Peacock Wine Bar blends the owners’ passion for the alcoholic beverage and a family feel.
Tracy Wallace and her husband, Rich, opened the Gilbert wine bar after visiting a similar place in San Francisco.
“I had gone to this one wine bar at least twice while I was there,” Tracy says. “The environment really resonated with me because it was very comfortable. I didn’t feel like I was being rushed to drink up and leave.”
Upon her return to Arizona, Tracy looked for a similar place and found nothing that matched the way that wine bar made her feel.
“I knew I wanted to do something, and I didn’t know what it was,” she says. “After all of this I was like, ‘Hey, I think we’ll open a wine bar.’ My husband actually thought it was just some crazy thing that I said.”
He realized she was serious when she started scouting locations.

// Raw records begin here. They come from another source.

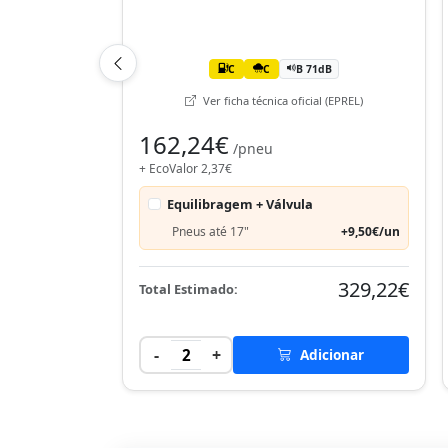
C
C
B 71dB
Ver ficha técnica oficial (EPREL)
162,24€
/pneu
+ EcoValor 2,37€
Equilibragem + Válvula
Pneus até 17"
+9,50€/un
329,22€
Total Estimado:
-
+
2
Adicionar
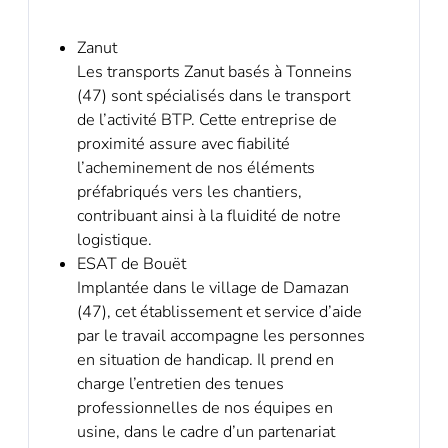
Zanut
Les transports Zanut basés à Tonneins
(47) sont spécialisés dans le transport
de l’activité BTP. Cette entreprise de
proximité assure avec fiabilité
l’acheminement de nos éléments
préfabriqués vers les chantiers,
contribuant ainsi à la fluidité de notre
logistique.
ESAT de Bouët
Implantée dans le village de Damazan
(47), cet établissement et service d’aide
par le travail accompagne les personnes
en situation de handicap. Il prend en
charge l’entretien des tenues
professionnelles de nos équipes en
usine, dans le cadre d’un partenariat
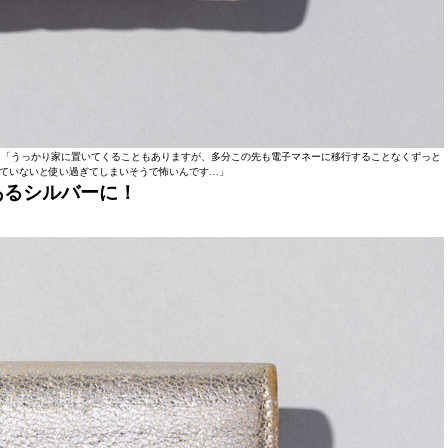
財布。「うっかり家に置いてくることもありますが、多分この先も電子マネーに移行することなくずっと
ていないと使い過ぎてしまいそうで怖いんです…」
あるシルバーに！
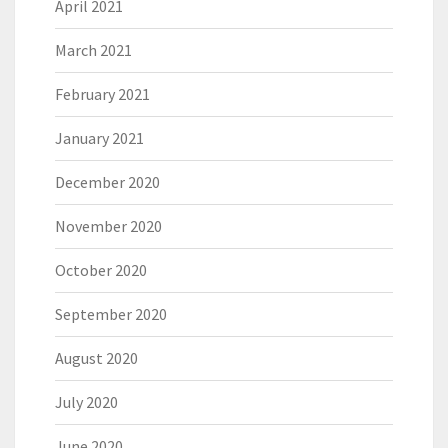
April 2021
March 2021
February 2021
January 2021
December 2020
November 2020
October 2020
September 2020
August 2020
July 2020
June 2020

“We have a lot of beer and wine bars (in Gilbert), but they’re smaller and they offer beer and wine — mostly beer,” says Tracy, a Gilbert resident. “The other thing, the wine list at least at these ‘wine bars’ is very small. I knew I wanted to offer a wide range of wine from all over the world.”
Peacock Wine Bar has two wine clubs — Peahen Club, which sends one bottle of white wine and one bottle of red or two bottles of red wine monthly for $35, or Peacock Club that includes one bottle of white wine and two reds monthly for $55.
“Our wines that we choose for wine club, we never have them on our menu or on our wine wall,” Wallace says. “We offer a 15% discount for our wine club members (along with) complimentary wine tastings whenever we have a wine tasting.”
Peacock Wine Bar offers an array of wines, beers and delectable fare. Customers can choose one of three wine flights including a combination of four wines (red and white) for $22, four global reds for $30 or four “worldly whites” for $26. Each wine is a 3-ounce pour.
“One of my favorites is called Ball Buster,” Wallace says of the wine priced at $10 for a glass and $32 for a bottle. “It’s made by Tait Winery, and it’s a syrah.”
Rounding out her top three are sauvignon blanc, Casas Del Bosque ($9/$29) and cabernet franc called Durigutti ($11/$35).
Her favorite three beers at the Peacock Wine Bar are Phantom Bride IPA from Belching Beaver ($7); Peanut Butter Nitro Stout from Belching Beaver ($7); and her “all-time favorite is a sour,” Rainbow Sherbet by Prairie Artisan Brewing ($6).
Weekly specials at Peacock Wine Bar allow everyone to join in on the friendly wine bar experience.
Mondays they either have teacher appreciation or educator appreciation night, allowing 20% off for qualifying patrons. Tuesday is $10 off bottles or “$10 Tuesday.” Wednesday is date night offering a $50 special for a bottle of wine and fondue. Thursday is Ladies Night with happy hour lasting all day and the Peacock Board which is an assortment of meats, cheeses and accompaniments for $15. Soon to be added to the menu will be five cocktails.
“Because of our license, we have to use a wine-based spirit,” Wallace says. “The difference between a wine-based spirit and a regular spirit is that a wine-based spirit is fermented, where like your Ketel One, all of that is distilled.
“We will use the wine-based spirit in the amount that would equal to a regular spirit because they are a little lower in alcohol percentage.”
As for food, the menu is simple yet creative. Starters feature a protein board, bread and dipping, assorted olives, red pepper bacon avocado toast, burrata plate and naan, and hummus with veggies ($5 to $15).
The “Main A’Fare” boasts bruschetta and charcuterie boards, flatbreads, salads and a cheese fondue for two ($8 to $30). End the meal with chocolate or macaron flight ($15).
Peacock Wine Bar was hit hard by the COVID-19 pandemic but is still holding on.
“Business was kind of nonexistent for us,” says Wallace about the start of the pandemic. “We were just at our six-month mark when we had to close the first time. We’re still getting our word out there.
“When we closed, we tried the to-go wine and beer and sometimes some of our food, but it never really caught on. We did a little bit, but it just never really took hold.”
When restaurants were allowed to reopen, Wallace saw a decline in customers because “why would they go out of their way to come to our little wine bar when they can’t sit and enjoy their time.”
“We closed a second time and I had to let all of my staff go the second time around because I didn’t have any more funds to pay payroll with,” Wallace says. “We reopened in September and since then … we’re not doing awful.
“Basically, when we reopened it was just like we opened for the first time.”